# My Wife's Pizza Dough Recipe For Ya



## les3176

I was asked by a few members for our pizza dough recipe.She made it in her bread machine,but said you don't have to do it that way.

                                             PIZZA DOUGH RECIPE..  MAKES 1 LARGE CRUST

           3 TSP. ACTIVE DRY YEAST

           2 TBL.SUGAR

           3 CUP ALL PURPOSE FLOUR

           1 TSP. TABLE SALT

           2 TSP. OLIVE OIL

           1 CUP WARM WATER

IF USING BREAD MACHINE:    

           PUT ALL INGREDIENTS IN BREAD MACHINE.USE DOUGH CYCLE 

           AFTER DOUGH CYCLE IS FINISHED  REMOVE DOUGH  AND PUNCH IT ONCE TO REMOVE AIR

           PLACE IN GREASED BOWL AND COVER WITH TOWEL

           LET RISE FOR 30-40 MIN. THEN USE.

NON BREAD MACHINE:

            MIX ALL INGREDIENTS IN BOWL TURN DOUGH ON LIGHTLY FLOURED SURFACE

            KNEAD FOR 6-8 MINS. UNTILL SMOOTH

            PLACE IN GREASED BOWL AND COVER WITH TOWEL

            LET RISE UNTILL THE DOUGH DOUBLES IN SIZE...ABOUT A HOUR

            PUNCH ONCE TO RELEASE AIR

            PLACE DOUGH BACK IN GREASED BOWL 30-40 MIN

            THEN USE

make your pizza and bake at 425 for 20 mins. or untill golden brown and the bottom is crunchy!!!

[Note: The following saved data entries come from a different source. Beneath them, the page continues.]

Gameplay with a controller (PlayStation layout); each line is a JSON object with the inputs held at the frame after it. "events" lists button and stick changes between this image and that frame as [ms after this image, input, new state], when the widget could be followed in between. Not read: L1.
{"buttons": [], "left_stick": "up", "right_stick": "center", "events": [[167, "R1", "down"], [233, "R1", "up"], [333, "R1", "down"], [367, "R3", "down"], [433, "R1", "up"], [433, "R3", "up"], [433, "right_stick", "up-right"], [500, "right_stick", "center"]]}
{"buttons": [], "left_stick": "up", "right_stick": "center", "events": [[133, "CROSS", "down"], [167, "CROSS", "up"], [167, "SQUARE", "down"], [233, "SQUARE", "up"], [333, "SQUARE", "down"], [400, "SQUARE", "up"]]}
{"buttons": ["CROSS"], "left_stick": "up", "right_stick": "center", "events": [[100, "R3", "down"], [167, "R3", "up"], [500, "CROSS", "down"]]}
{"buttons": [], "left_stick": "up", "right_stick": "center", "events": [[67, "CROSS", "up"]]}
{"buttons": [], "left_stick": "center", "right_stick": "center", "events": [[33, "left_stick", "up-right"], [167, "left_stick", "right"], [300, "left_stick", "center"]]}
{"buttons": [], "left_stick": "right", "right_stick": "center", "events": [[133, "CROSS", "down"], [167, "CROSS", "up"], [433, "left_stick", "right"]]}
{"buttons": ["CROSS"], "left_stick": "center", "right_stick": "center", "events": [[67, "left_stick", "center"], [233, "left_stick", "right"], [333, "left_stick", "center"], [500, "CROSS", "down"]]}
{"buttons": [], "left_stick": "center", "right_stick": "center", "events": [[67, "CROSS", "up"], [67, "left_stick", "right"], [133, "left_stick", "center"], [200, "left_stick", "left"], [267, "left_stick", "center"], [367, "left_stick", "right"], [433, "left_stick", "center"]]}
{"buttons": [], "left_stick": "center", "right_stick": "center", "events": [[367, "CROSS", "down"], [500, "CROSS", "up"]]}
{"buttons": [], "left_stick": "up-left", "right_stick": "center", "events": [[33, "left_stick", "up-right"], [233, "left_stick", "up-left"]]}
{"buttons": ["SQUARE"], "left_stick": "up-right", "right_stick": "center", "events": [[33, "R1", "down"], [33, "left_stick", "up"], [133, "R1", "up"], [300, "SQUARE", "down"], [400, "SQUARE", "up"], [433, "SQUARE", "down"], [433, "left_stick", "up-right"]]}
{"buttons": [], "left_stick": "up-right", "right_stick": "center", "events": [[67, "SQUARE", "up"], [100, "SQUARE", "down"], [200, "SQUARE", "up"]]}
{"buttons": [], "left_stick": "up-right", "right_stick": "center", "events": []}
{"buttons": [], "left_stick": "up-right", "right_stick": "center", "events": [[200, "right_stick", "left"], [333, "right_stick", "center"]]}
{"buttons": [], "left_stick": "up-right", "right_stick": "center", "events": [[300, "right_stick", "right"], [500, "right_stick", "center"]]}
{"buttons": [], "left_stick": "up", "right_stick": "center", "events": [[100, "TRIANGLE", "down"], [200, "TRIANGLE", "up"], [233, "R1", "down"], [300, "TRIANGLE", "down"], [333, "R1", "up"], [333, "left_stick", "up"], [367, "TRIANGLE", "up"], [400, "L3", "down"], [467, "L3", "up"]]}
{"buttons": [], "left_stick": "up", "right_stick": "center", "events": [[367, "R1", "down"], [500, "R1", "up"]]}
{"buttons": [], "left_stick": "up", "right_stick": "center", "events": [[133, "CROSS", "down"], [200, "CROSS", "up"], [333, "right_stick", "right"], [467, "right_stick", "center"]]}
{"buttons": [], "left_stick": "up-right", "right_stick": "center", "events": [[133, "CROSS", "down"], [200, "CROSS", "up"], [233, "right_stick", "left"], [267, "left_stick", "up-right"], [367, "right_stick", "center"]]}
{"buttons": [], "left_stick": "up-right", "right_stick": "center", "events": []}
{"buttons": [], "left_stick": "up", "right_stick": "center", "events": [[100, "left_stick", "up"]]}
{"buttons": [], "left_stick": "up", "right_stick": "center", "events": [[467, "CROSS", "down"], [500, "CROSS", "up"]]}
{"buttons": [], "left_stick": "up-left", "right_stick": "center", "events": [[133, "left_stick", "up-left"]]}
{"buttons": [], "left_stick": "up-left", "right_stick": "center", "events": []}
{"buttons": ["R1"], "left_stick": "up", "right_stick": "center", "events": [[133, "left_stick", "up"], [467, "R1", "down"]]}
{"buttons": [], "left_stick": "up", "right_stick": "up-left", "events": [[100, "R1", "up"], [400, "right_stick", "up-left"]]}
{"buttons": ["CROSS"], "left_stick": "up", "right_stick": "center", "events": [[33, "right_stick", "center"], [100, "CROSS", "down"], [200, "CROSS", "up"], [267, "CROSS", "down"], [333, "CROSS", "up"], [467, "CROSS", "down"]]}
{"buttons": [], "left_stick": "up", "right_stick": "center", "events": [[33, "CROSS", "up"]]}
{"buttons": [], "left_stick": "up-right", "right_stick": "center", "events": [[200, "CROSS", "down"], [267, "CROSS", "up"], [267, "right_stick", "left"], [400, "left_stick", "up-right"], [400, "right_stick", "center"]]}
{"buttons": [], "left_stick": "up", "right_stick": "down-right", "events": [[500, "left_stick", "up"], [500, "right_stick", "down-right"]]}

 There ya go guy's my wife makes this dough all the time when we make pizza or calzones.I hace even done a pizza in the smoker with it,but you have to run your temps pretty high.The last one i did my temps were about 325 in my charcoal smoker.If you have any questions you can pm me or respond to this link.Thanks for looking---LES


----------



## bmudd14474

Thanks for the recipe


----------



## beer-b-q

Thanks Les I got it copied...


----------



## shoneyboy

Thanks Les, I will try this next time I make pizza.....


----------



## smoke 2 geaux

Awesom man, thanks.  I have been wanting to try homemade pizza dough ever since I saw Flay cook some on the Weber.


----------



## mballi3011

Thanks there Les. I'd like to make my own pizza dough. It's hard to pass up the dough that I get from Publix (big food store chain) for only a couple bucks. I really do like making as much of our food from scatch. To me it just taste better when it's made with my hands. Then I can make it as spicey as I want to.


----------



## les3176

Your all welcome. yeah mballi your right about making it your self it does taste better, you could add some seasonings to the dough for more flavor.We tried some red pepper flake and garlic one time and it was awesome!!! Ya just have to add a little more water when you add extra items..not much maybe a teaspoon..


----------



## michael ark

Thanks for the recipe.


----------



## SmokinAl

Thanks Les!


----------



## jrod62

Thanks. Will have to try this next time


----------



## wrwoelfel

Can you freeze this dough?


----------



## wrwoelfel

Can you freeze this dough?


----------